Ziel der Übung: Führe den Text über die neue Elric-Comicadaption im Anschluss an seinen letzten Satz weiter.

Lange erwartet, jetzt endlich da: Die neueste Comic-Adaption von Michael Moorcocks Fantasy-Epos Elric. Von was? Nun, vom deutschen Markt fast unbeachtet erfreut sich die Figur des Albino-Königs Elric von Melniboné im englischen Sprachraum seit den 1960er Jahren großer Beliebtheit. Moorcock schrieb mehrere Elric-Romane und im Zuge der Fantasy-Welle rund um Conan dauerte es nicht lange, bis seine Schöpfung für die Comics entdeckt wurde. Den Anfang machte aber viel früher, auch in den Sechzigern, der Franzose Philippe Druillet (Salammbo, Nosferatu), dann gehörten Sujet und Figur lange ganz den Amerikanern. Von allen dort erschienenen Elric Comics waren die des kongenialen Duos Roy Thomas und P. Craig Russell wohl die besten (Anspieltipp: „The Dreaming City“). Jetzt sind die Franzosen wieder dran. Abgesegnet von Moorcock persönlich, der auch das Vorwort zu diesem Band verfasste. Und der sich im franko-belgischen Comic auskennt. Wir erinnern uns: seine Romanfigur des Major Grubert wurde von Moebius zum Comicklassiker gemacht.
Und sofort tauchen wir als Leser hinein in eine faszinierende Fantasy-Welt mit wunderbar klingenden Namen: das seelentrinkende Schwert Sturmbringer, die träumende Stadt Imrryr, die Zivilisation der Melnibonéer. Übrigens ein ganz fieser Haufen. Elitär, dekadent und grausam. Man hält sich Menschen wie Tiere, labt sich an ihrem Blut (ja, die Darstellungen sind bisweilen recht heftig) und… langweilt sich. Denn Elric, der Herrscher auf dem Rubinthron, sorgt sich mehr um sich als um Ruhm versprechende Eroberungen und Feldzüge. Elric ist anders als seine Vorgänger. Ein Albino, weißhäutig, von zerbrechlicher Gestalt. Mit seiner Gesundheit steht es auch nicht zum Besten, er ist auf Drogen respektive Blut angewiesen und wird von seiner Cymoril hingebungsvoll gepflegt.

Datenauszug:

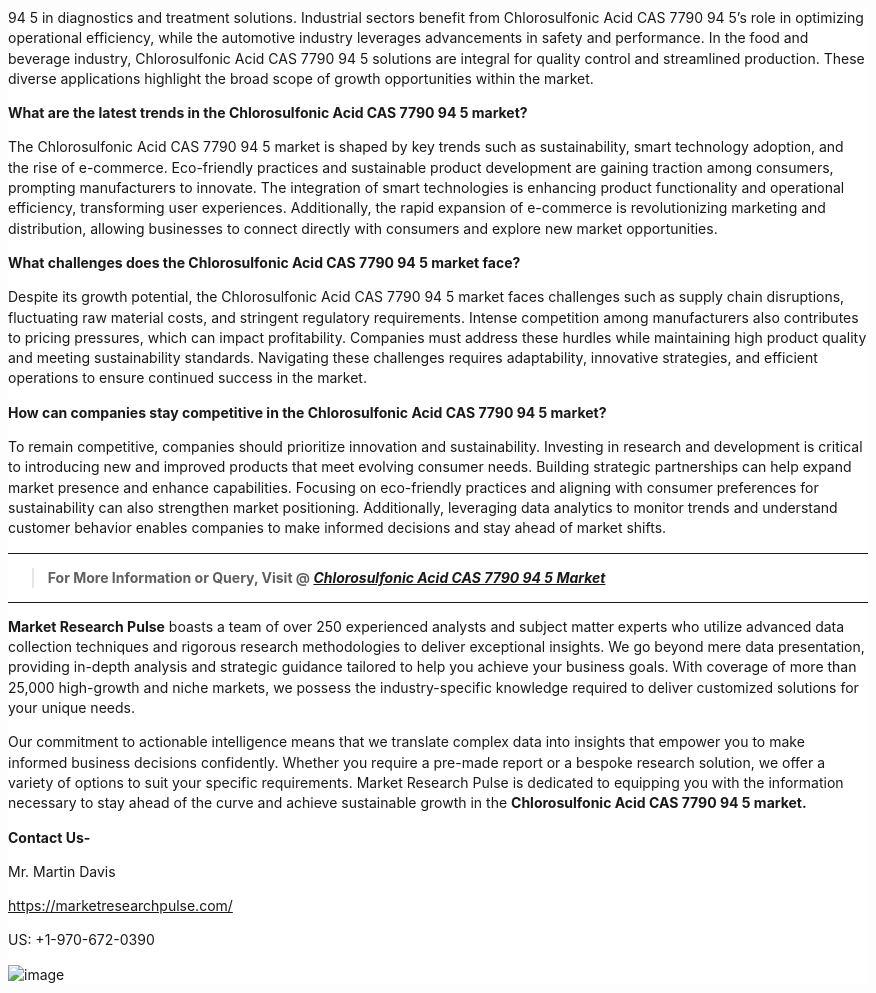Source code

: 94 5 in diagnostics and treatment solutions. Industrial sectors benefit from Chlorosulfonic Acid CAS 7790 94 5&rsquo;s role in optimizing operational efficiency, while the automotive industry leverages advancements in safety and performance. In the food and beverage industry, Chlorosulfonic Acid CAS 7790 94 5 solutions are integral for quality control and streamlined production. These diverse applications highlight the broad scope of growth opportunities within the market.</p><p><strong>What are the latest trends in the Chlorosulfonic Acid CAS 7790 94 5 market?</strong></p><p>The Chlorosulfonic Acid CAS 7790 94 5 market is shaped by key trends such as sustainability, smart technology adoption, and the rise of e-commerce. Eco-friendly practices and sustainable product development are gaining traction among consumers, prompting manufacturers to innovate. The integration of smart technologies is enhancing product functionality and operational efficiency, transforming user experiences. Additionally, the rapid expansion of e-commerce is revolutionizing marketing and distribution, allowing businesses to connect directly with consumers and explore new market opportunities.</p><p><strong>What challenges does the Chlorosulfonic Acid CAS 7790 94 5 market face?</strong></p><p>Despite its growth potential, the Chlorosulfonic Acid CAS 7790 94 5 market faces challenges such as supply chain disruptions, fluctuating raw material costs, and stringent regulatory requirements. Intense competition among manufacturers also contributes to pricing pressures, which can impact profitability. Companies must address these hurdles while maintaining high product quality and meeting sustainability standards. Navigating these challenges requires adaptability, innovative strategies, and efficient operations to ensure continued success in the market.</p><p><strong>How can companies stay competitive in the Chlorosulfonic Acid CAS 7790 94 5 market?</strong></p><p>To remain competitive, companies should prioritize innovation and sustainability. Investing in research and development is critical to introducing new and improved products that meet evolving consumer needs. Building strategic partnerships can help expand market presence and enhance capabilities. Focusing on eco-friendly practices and aligning with consumer preferences for sustainability can also strengthen market positioning. Additionally, leveraging data analytics to monitor trends and understand customer behavior enables companies to make informed decisions and stay ahead of market shifts.</p><hr /><blockquote><p><strong>For More Information or Query, Visit @&nbsp;<em><a href="https://marketresearchpulse.com/report/47644/chlorosulfonic-acid-cas-7790-94-5-market?utm_source=Linkedin&utm_medium=0114">Chlorosulfonic Acid CAS 7790 94 5 Market</a></em></strong></p></blockquote><hr /><p><strong>Market Research Pulse</strong> boasts a team of over 250 experienced analysts and subject matter experts who utilize advanced data collection techniques and rigorous research methodologies to deliver exceptional insights. We go beyond mere data presentation, providing in-depth analysis and strategic guidance tailored to help you achieve your business goals. With coverage of more than 25,000 high-growth and niche markets, we possess the industry-specific knowledge required to deliver customized solutions for your unique needs.</p><p>Our commitment to actionable intelligence means that we translate complex data into insights that empower you to make informed business decisions confidently. Whether you require a pre-made report or a bespoke research solution, we offer a variety of options to suit your specific requirements. Market Research Pulse is dedicated to equipping you with the information necessary to stay ahead of the curve and achieve sustainable growth in the <strong>Chlorosulfonic Acid CAS 7790 94 5 market.</strong></p><p><strong>Contact Us-</strong></p><p>Mr. Martin Davis</p><p>https://marketresearchpulse.com/</p><p>US: +1-970-672-0390</p>
![image](https://github.com/user-attachments/assets/4eb9e438-6de0-4bf5-810b-f973d45d2755)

Ergebnis:
Die Story an sich ist noch recht simpel, wir sind ja erst am Anfang. Prinz Yyrkoon, Cymorils Bruder und selbst scharf auf den Rubinthron, inszeniert einen Angriff auf die Dracheninsel und nutzt die Gelegenheit, sich Elric zu entledigen, um selbst Herrscher zu werden. Doch der überlebt mit Hilfe von Straasha, dem Herrn der Ozeane, und will sich nun selbst an Yyrkoon für dessen Verrat rächen. Was sich als schwierig erweist, denn Yyrkoon weiß sich – ganz im Stile eines Loki – zu wehren. Er entführt Cymoril und zwingt Elric so, eine dämonische Allianz einzugehen. Klingt wie eine Standard Rache-Mär, aber keine Angst, das wird noch besser. Sturmbringer, Elrics Schwert ist noch nicht mit von der Partie und sein dunkles wie tragisches Schicksal, nämlich die Zerstörung seines eigenen Reichs (das ist kein Spoiler, sondern bekannt) wird auch nur angedeutet. Da ist noch Potential ohne Ende.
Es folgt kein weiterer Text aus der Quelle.